Rom, Urbs sacra

Forum Boarium mit Tempel des Portunus, Ara Maxima und Herculestempel in der zeichnerischen Rekonstruktion von G. Gatteschi, Restauri della Roma imperiale con gli stati attuali ed il testo spiegativo in quattro lingue (Roma 1924) 59

Forschung

Ansätze und Methoden

Es wird jede Art von Informationsmaterial wie Inschriften, literarische Texte, Monumente und Bilder herangezogen. Das Material wird nicht getrennt nach universitären Disziplinen behandelt werden, sondern stets als kulturelles Phänomen.
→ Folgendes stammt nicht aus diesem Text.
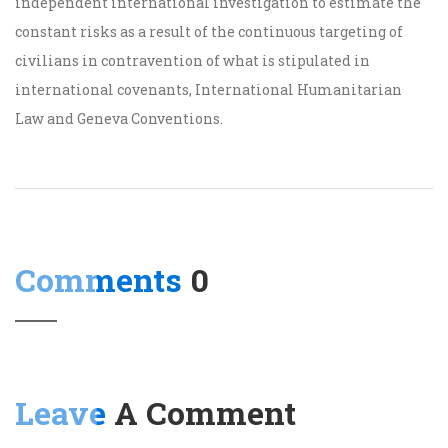
independent international investigation to estimate the
constant risks as a result of the continuous targeting of
civilians in contravention of what is stipulated in
international covenants, International Humanitarian
Law and Geneva Conventions.
Comments
0
Leave
A Comment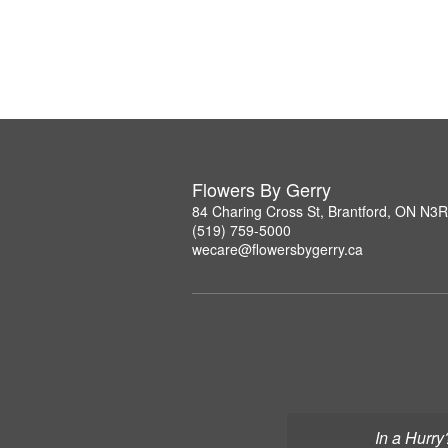
Flowers By Gerry
84 Charing Cross St, Brantford, ON N3
(519) 759-5000
wecare@flowersbygerry.ca
In a Hurry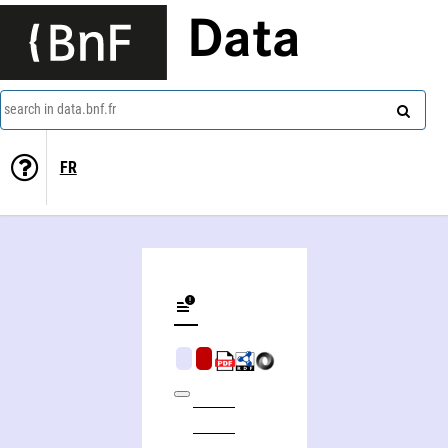
Data
search in data.bnf.fr
FR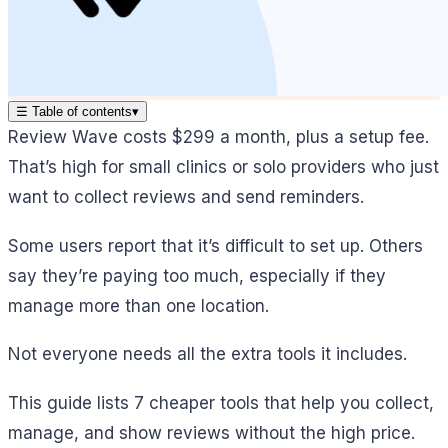
☰
Table of contents
▾
Review Wave costs $299 a month, plus a setup fee.
That’s high for small clinics or solo providers who just
want to collect reviews and send reminders.
Some users report that it’s difficult to set up. Others
say they’re paying too much, especially if they
manage more than one location.
Not everyone needs all the extra tools it includes.
This guide lists 7 cheaper tools that help you collect,
manage, and show reviews without the high price.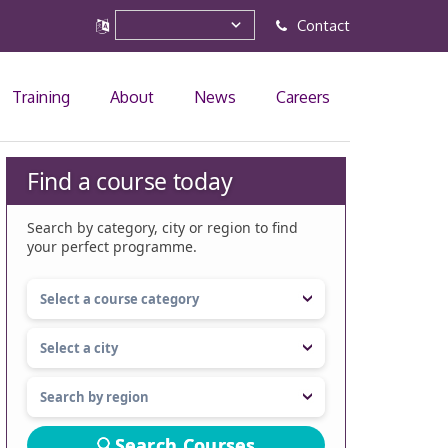
Contact
Training
About
News
Careers
Find a course today
Search by category, city or region to find
your perfect programme.
Search Courses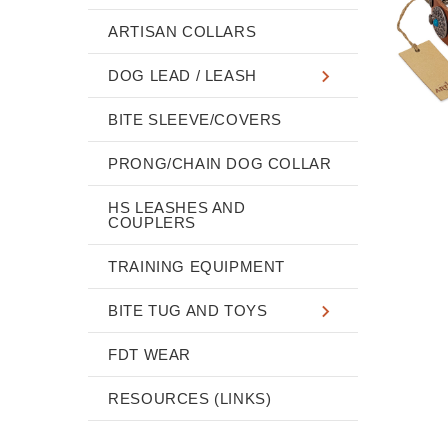
ARTISAN COLLARS
DOG LEAD / LEASH
BITE SLEEVE/COVERS
PRONG/CHAIN DOG COLLAR
HS LEASHES AND
COUPLERS
TRAINING EQUIPMENT
BITE TUG AND TOYS
FDT WEAR
RESOURCES (LINKS)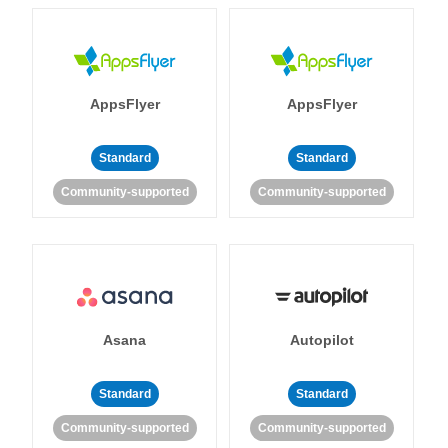
AppsFlyer
AppsFlyer
Standard
Standard
Community-supported
Community-supported
Asana
Autopilot
Standard
Standard
Community-supported
Community-supported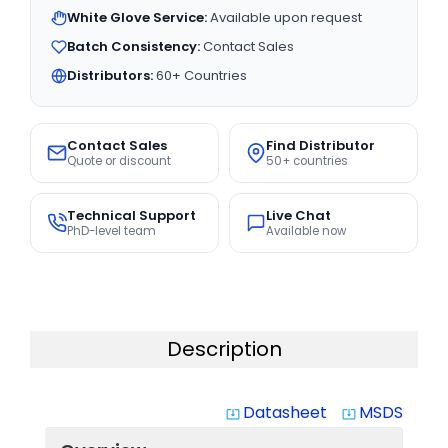
White Glove Service:
Available upon request
Batch Consistency:
Contact Sales
Distributors:
60+ Countries
Contact Sales
Find Distributor
Quote or discount
50+ countries
Technical Support
Live Chat
PhD-level team
Available now
Description
Datasheet
MSDS
system_update_alt
system_update_alt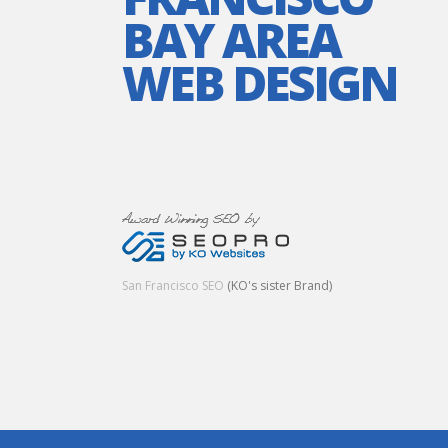
BAY AREA
WEB DESIGN
San Francisco SEO
(KO's sister Brand)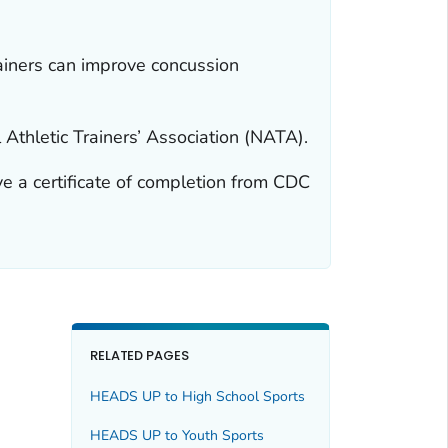
ainers can improve concussion
thletic Trainers’ Association (NATA).
ve a certificate of completion from CDC
RELATED PAGES
HEADS UP to High School Sports
HEADS UP to Youth Sports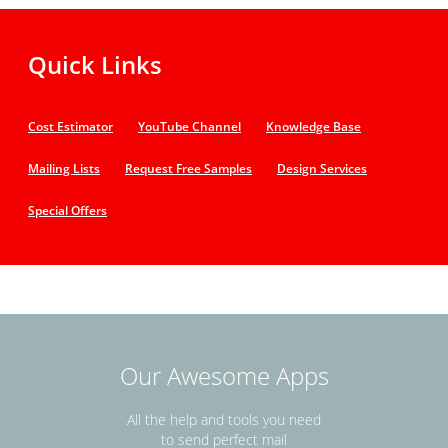
Quick Links
Cost Estimator
YouTube Channel
Knowledge Base
Mailing Lists
Request Free Samples
Design Services
Special Offers
Our Awesome Apps
All the help and tools you need
to send perfect mail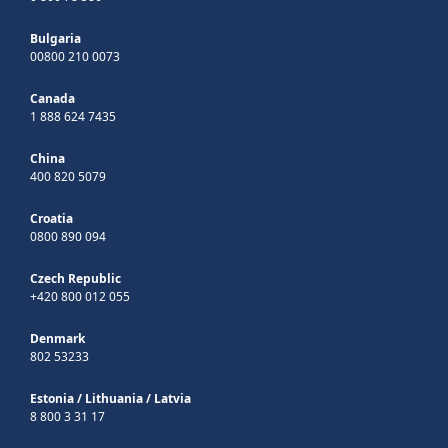
Bulgaria
00800 210 0073
Canada
1 888 624 7435
China
400 820 5079
Croatia
0800 890 094
Czech Republic
+420 800 012 055
Denmark
802 53233
Estonia
/
Lithuania
/
Latvia
8 800 3 31 17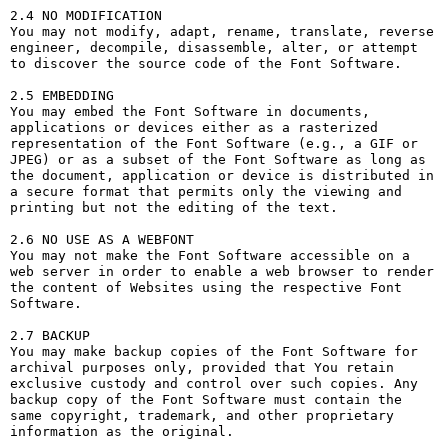
2.4 NO MODIFICATION

You may not modify, adapt, rename, translate, reverse 
engineer, decompile, disassemble, alter, or attempt 
to discover the source code of the Font Software.

2.5 EMBEDDING

You may embed the Font Software in documents, 
applications or devices either as a rasterized 
representation of the Font Software (e.g., a GIF or 
JPEG) or as a subset of the Font Software as long as 
the document, application or device is distributed in 
a secure format that permits only the viewing and 
printing but not the editing of the text.

2.6 NO USE AS A WEBFONT

You may not make the Font Software accessible on a 
web server in order to enable a web browser to render 
the content of Websites using the respective Font 
Software.

2.7 BACKUP

You may make backup copies of the Font Software for 
archival purposes only, provided that You retain 
exclusive custody and control over such copies. Any 
backup copy of the Font Software must contain the 
same copyright, trademark, and other proprietary 
information as the original.
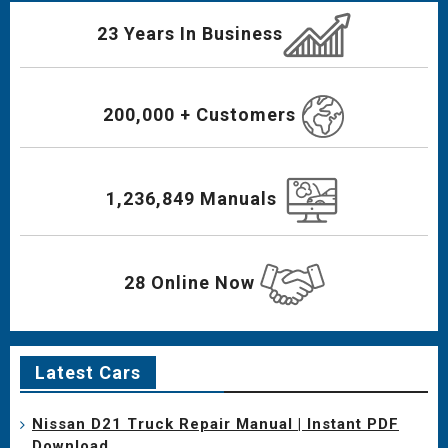
23 Years In Business
200,000 + Customers
1,236,849 Manuals
28 Online Now
Latest Cars
Nissan D21 Truck Repair Manual | Instant PDF
Download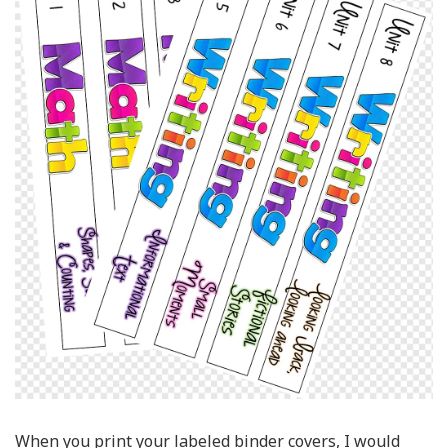
When you print your labeled binder covers, I would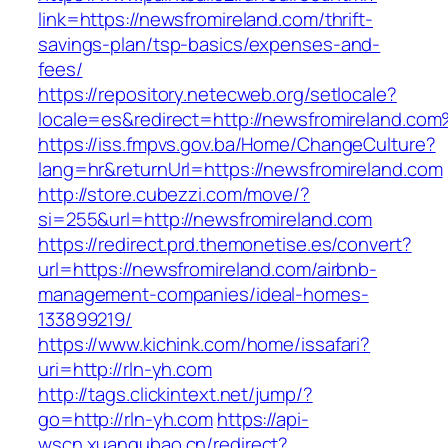
link=https://newsfromireland.com/thrift-
savings-plan/tsp-basics/expenses-and-
fees/
https://repository.netecweb.org/setlocale?
locale=es&redirect=http://newsfromireland.co
https://iss.fmpvs.gov.ba/Home/ChangeCulture?
lang=hr&returnUrl=https://newsfromireland.com
http://store.cubezzi.com/move/?
si=255&url=http://newsfromireland.com
https://redirect.prd.themonetise.es/convert?
url=https://newsfromireland.com/airbnb-
management-companies/ideal-homes-
133899219/
https://www.kichink.com/home/issafari?
uri=http://rln-yh.com
http://tags.clickintext.net/jump/?
go=http://rln-yh.com
https://api-
wscn.xuangubao.cn/redirect?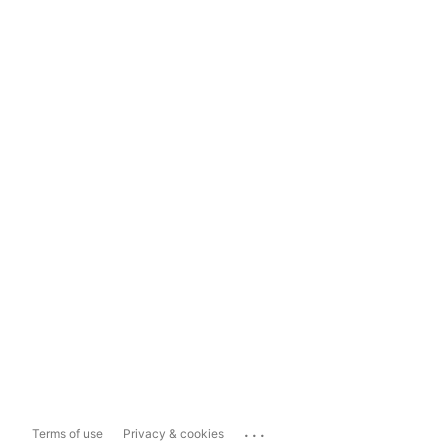
...
Terms of use
Privacy & cookies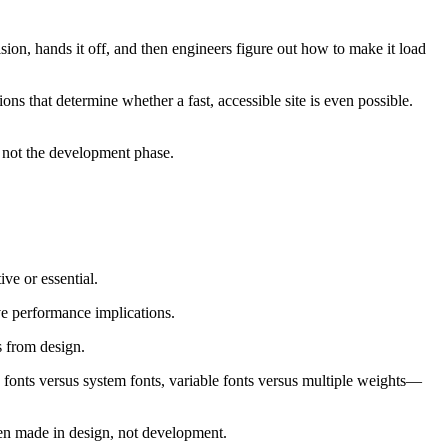
sion, hands it off, and then engineers figure out how to make it load
 that determine whether a fast, accessible site is even possible.
, not the development phase.
ve or essential.
ve performance implications.
s from design.
eb fonts versus system fonts, variable fonts versus multiple weights—
en made in design, not development.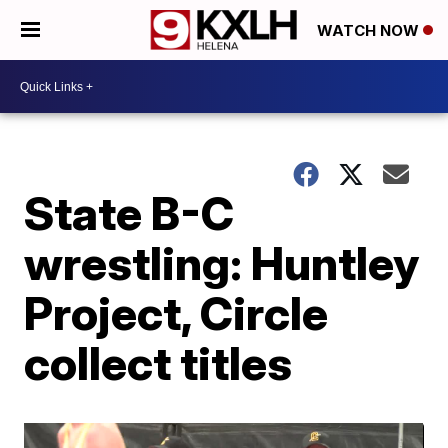
WATCH NOW
State B-C
wrestling: Huntley
Project, Circle
collect titles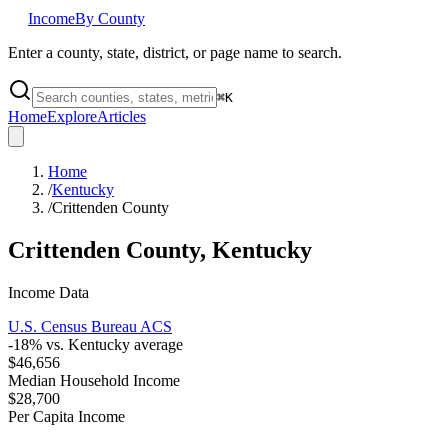
Income
By County
Enter a county, state, district, or page name to search.
⌘
K
Home
Explore
Articles
Home
/
Kentucky
/
Crittenden County
Crittenden County
,
Kentucky
Income Data
U.S. Census Bureau ACS
-18
% vs.
Kentucky
average
$46,656
Median Household Income
$28,700
Per Capita Income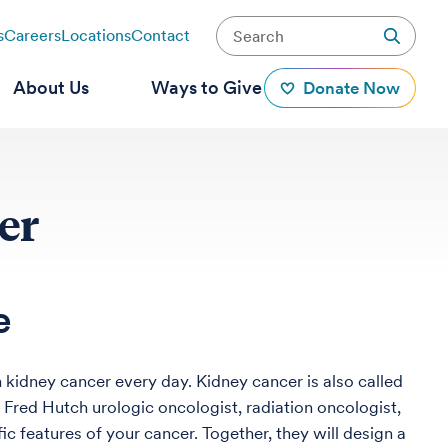
s
Careers
Locations
Contact
About Us
Ways to Give
Donate Now
er
e
 kidney cancer every day. Kidney cancer is also called
ur Fred Hutch urologic oncologist, radiation oncologist,
fic features of your cancer. Together, they will design a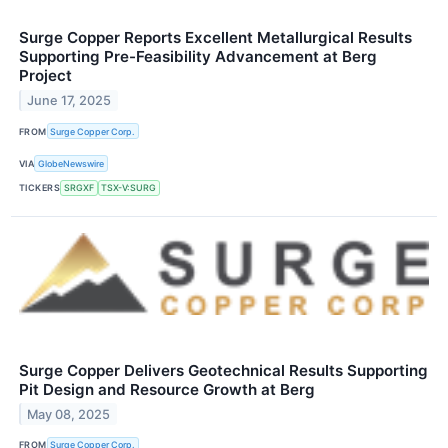
Surge Copper Reports Excellent Metallurgical Results
Supporting Pre-Feasibility Advancement at Berg
Project
June 17, 2025
FROM
Surge Copper Corp.
VIA
GlobeNewswire
TICKERS
SRGXF
TSX-V:SURG
Surge Copper Delivers Geotechnical Results Supporting
Pit Design and Resource Growth at Berg
May 08, 2025
FROM
Surge Copper Corp.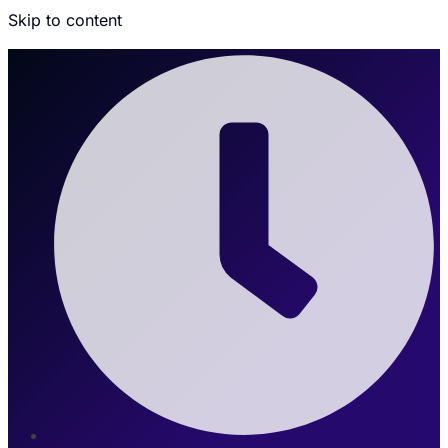
Skip to content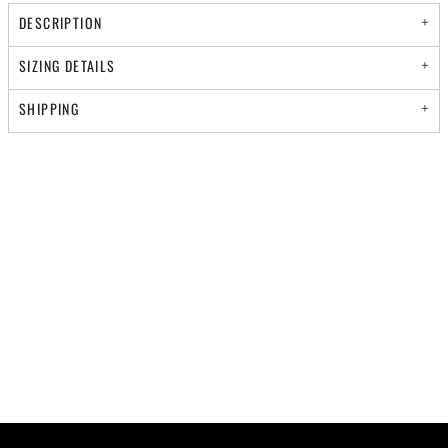
DESCRIPTION
SIZING DETAILS
SHIPPING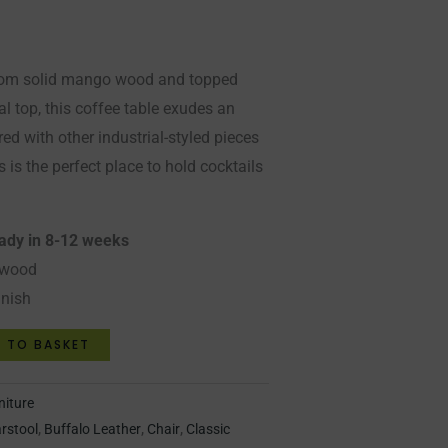
from solid mango wood and topped
l top, this coffee table exudes an
ired with other industrial-styled pieces
s is the perfect place to hold cocktails
eady in 8-12 weeks
 wood
inish
 TO BASKET
niture
rstool
,
Buffalo Leather
,
Chair
,
Classic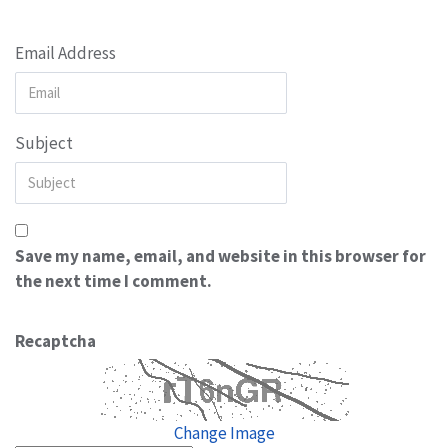
Email Address
Subject
Save my name, email, and website in this browser for
the next time I comment.
Recaptcha
Change Image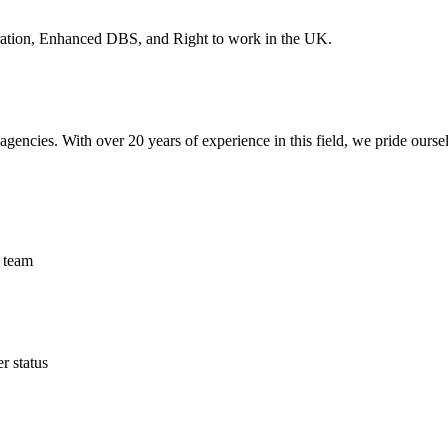
stration, Enhanced DBS, and Right to work in the UK.
encies. With over 20 years of experience in this field, we pride ourse
 team
 status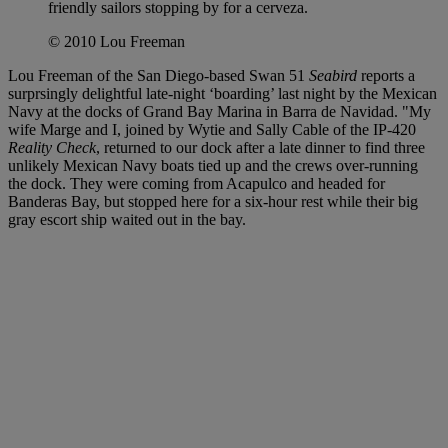
friendly sailors stopping by for a cerveza.
© 2010 Lou Freeman
Lou Freeman of the San Diego-based Swan 51
Seabird
reports a
surprsingly delightful late-night ‘boarding’ last night by the Mexican
Navy at the docks of Grand Bay Marina in Barra de Navidad. "My
wife Marge and I, joined by Wytie and Sally Cable of the IP-420
Reality Check
, returned to our dock after a late dinner to find three
unlikely Mexican Navy boats tied up and the crews over-running
the dock. They were coming from Acapulco and headed for
Banderas Bay, but stopped here for a six-hour rest while their big
gray escort ship waited out in the bay.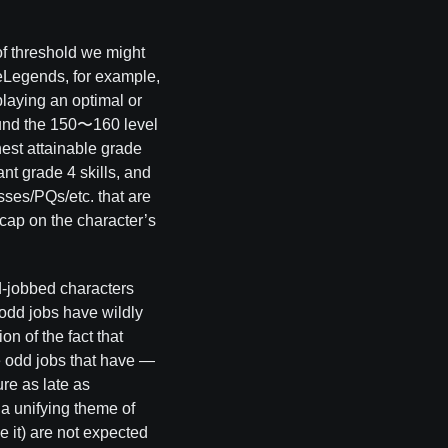
of threshold we might
leLegends, for example,
laying an optimal or
ound the 150〜160 level
est attainable grade
ant grade 4 skills, and
osses/PQs/etc. that are
 cap on the character’s
d-jobbed characters
odd jobs have wildly
on of the fact that
he odd jobs that have —
ure as late as
 a unifying theme of
e it) are not expected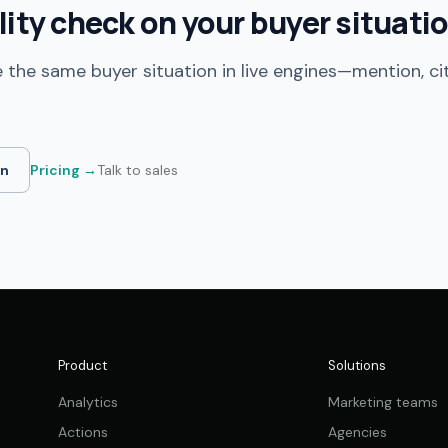
ility check on your buyer situati
 the same buyer situation in live engines—mention, ci
in
Pricing →
Talk to sales
Product
Solutions
Analytics
Marketing teams
Actions
Agencies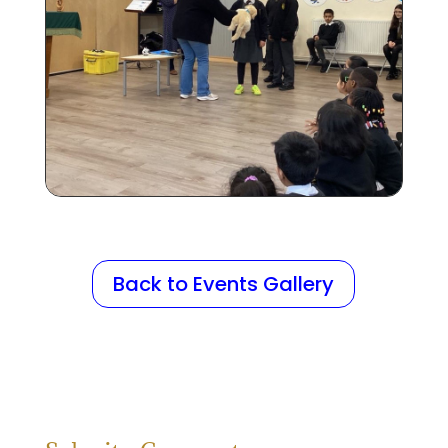
Back to Events Gallery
Das heißt zum Beispiel, daß literarische Zeugnisse nicht als reine Informationsquelle gelten, wo sie nicht als solche intendiert waren, sondern als weitere Formen des Zugangs und Umgangs zu und mit dem Sakralen.

Zur Vereinfachung der Information werden Kartierungen hergestellt. Auf graphische Rekonstruktionen wird jedoch bewußt nicht zurückgegriffen, damit keine falschen Sicherheiten vorgetäuscht werden, wo letztlich nur das Wort erklären kann.

Forschungsziele

Ziel ist es, die Intensitäten und Variationen der religiöse Durchdringung des Stadtraumes darzustellen und zu erklären. Dazu ist eine Materialbasis zu schaffen, indem alle sakralen Areale und Monumente katalogisiert werden. Dazu ist die unterschiedliche Sakralität von einzelnen Denkmälern, von Bereichen und Zonen zu definieren. Die Bedeutung von templum, aedes, sacellum, fanum, lucus und weiteren Bezeichnungen religiös empfundener Räume ist nie unverrückbar oder eindeutig, muß aber respektiert werden, um die Arten der Abgrenzung oder Überschneidung solcher Räume zu verstehen.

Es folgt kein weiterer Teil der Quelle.